I was 20 when I fell in love. It eased in; soft, steady and warm. It wrapped me in its arms and took me higher than I had ever been before in my entire life. The real thing will do that to you. I touched the clouds that day. I kissed the stars, worshipped the moon, and stared the sun dead in its glowing face and said thank you. You were finally here! Unprepared but determined to make this love work. To have a love better than the love my parents had.
I’m 28 now. Married. Financially free. Genuinely fulfilled by my career as a storyteller, project manager and truth-telling advocate.
I’m blessed and I’m proud of myself for becoming better for him, and myself. For not believing that my love life was over before it began because I was the product of a single parent household. I wanted to be more than my circumstances.

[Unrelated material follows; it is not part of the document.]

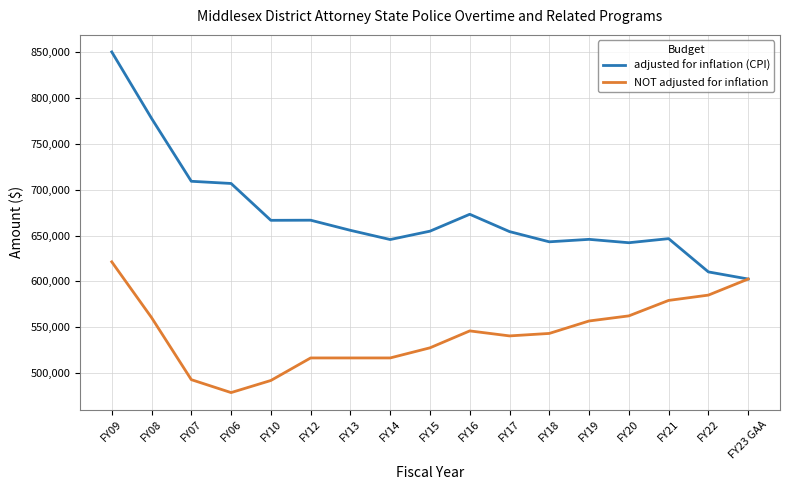

What is the difference between the adjusted for inflation (CPI) values at FY15 and FY09?

195596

I don’t advocate for interfaith marriage… but that’s a part of my story, and I am not ashamed of it. This man, once a boy, changed my life. He makes me better every single day. It took a village (my mum, his mum, my family, his family, our friends + God) to love on us and help us get to the light at the end of our tunnel.
I knew – to the tips of my toes, to the top of my head that he was moulded, manifested, and arranged just for me by God. He felt right, always. Even when the storms would come and threaten to flood our crops, he remained consistently in love and fully immersed, mind first and heart second. That’s how I knew, too. My mind was at ease. I could sleep at night.

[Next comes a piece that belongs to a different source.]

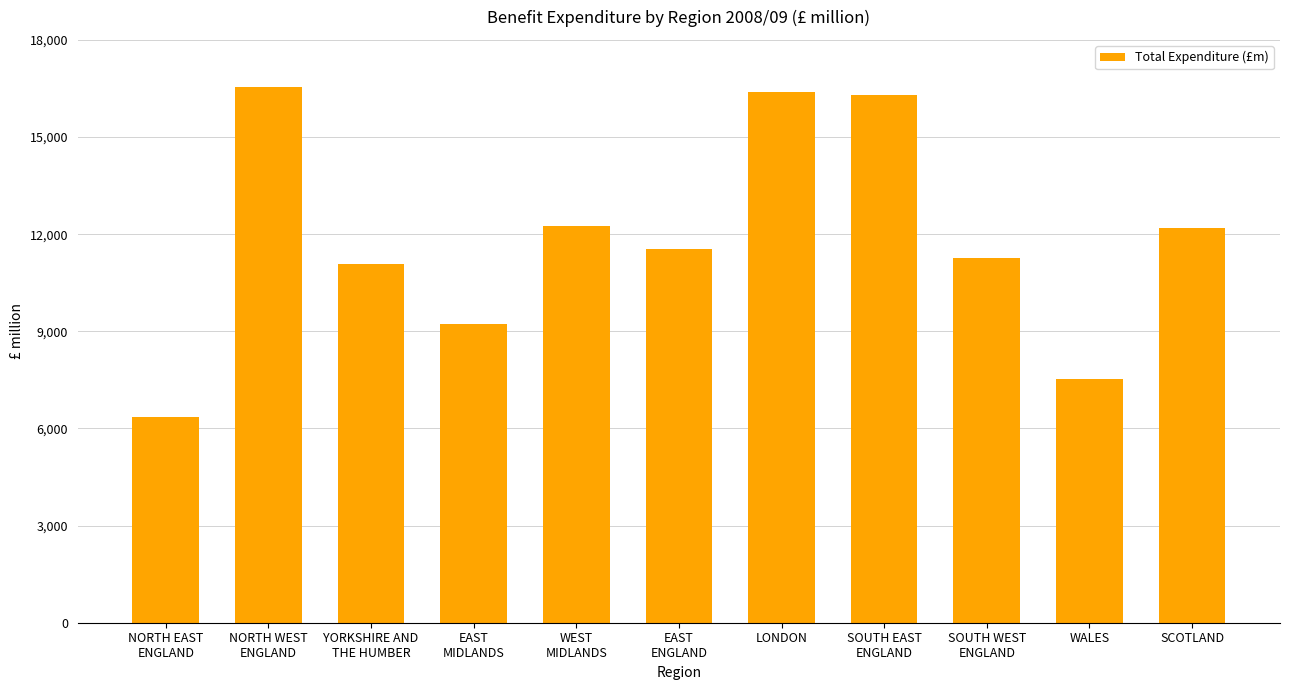

What is the maximum value shown in the chart?

16541.6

I’m sharing this because I wanted to give up so badly, I felt I did not deserve this love. Guys, I fought through depression, suicidal thoughts, failures, setbacks, and everything else in between, before making it out alive. Before finding my light.

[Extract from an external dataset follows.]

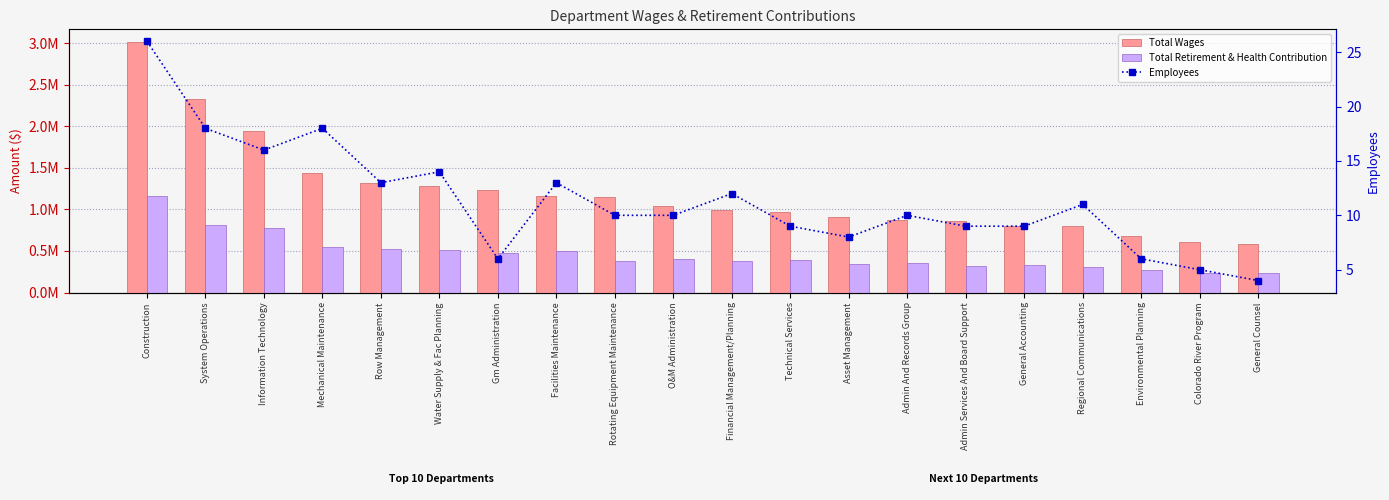

The Total Wages series shows 597682 at Admin And Records Group. True or false?

False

There’s so many of you who look at me and my relationship and think #goals and sometimes I feel like everyone including myself, wants a successful relationship, but honestly don’t have the discipline or selflessness to be in one. This is NOT easy. These goals took work, tears and more work.
The enemy will get busy, FAST! I’ve never prayed so much in my life to keep me from giving up. I had to show up for myself and my man, fully and intentionally before I saw my efforts come to fruition. Things don’t happen overnight. What we have, we were not worthy of creating but was given to us to take care, protect and inspire by God. Our stories are all different but can help shape and mould ourselves and those around us in the process.
With all that said, don’t be afraid of your truth, EVER. Don’t let anyone tell you that you are not worthy of love, that you’re not ‘allowed’ to love fully. That you can’t grow or succeed because that’s not the truth. YOU KNOW your truth. you can get through what you’re going through—be it big or small.
Sending all my love to all of you especially babi. It was his birthday a few weeks back and I’ve been writing this since then as a keepsake.